## Task objective
Count the lines in the rows below that contain the string "curves", treating case as significant. Reply with the number only.

[Collected data entries]
--------------------
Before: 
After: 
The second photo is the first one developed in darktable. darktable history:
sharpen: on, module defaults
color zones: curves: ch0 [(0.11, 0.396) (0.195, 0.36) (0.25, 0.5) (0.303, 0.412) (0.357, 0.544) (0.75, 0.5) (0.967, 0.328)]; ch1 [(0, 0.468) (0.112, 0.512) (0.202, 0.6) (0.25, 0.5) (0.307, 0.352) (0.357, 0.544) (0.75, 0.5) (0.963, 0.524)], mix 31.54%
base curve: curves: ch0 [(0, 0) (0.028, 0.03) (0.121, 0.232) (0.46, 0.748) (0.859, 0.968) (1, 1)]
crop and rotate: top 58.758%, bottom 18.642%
--------------------
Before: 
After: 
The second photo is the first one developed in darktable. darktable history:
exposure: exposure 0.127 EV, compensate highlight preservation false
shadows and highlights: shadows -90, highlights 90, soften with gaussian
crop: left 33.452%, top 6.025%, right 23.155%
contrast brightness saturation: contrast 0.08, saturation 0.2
--------------------
## Solution to the problem
2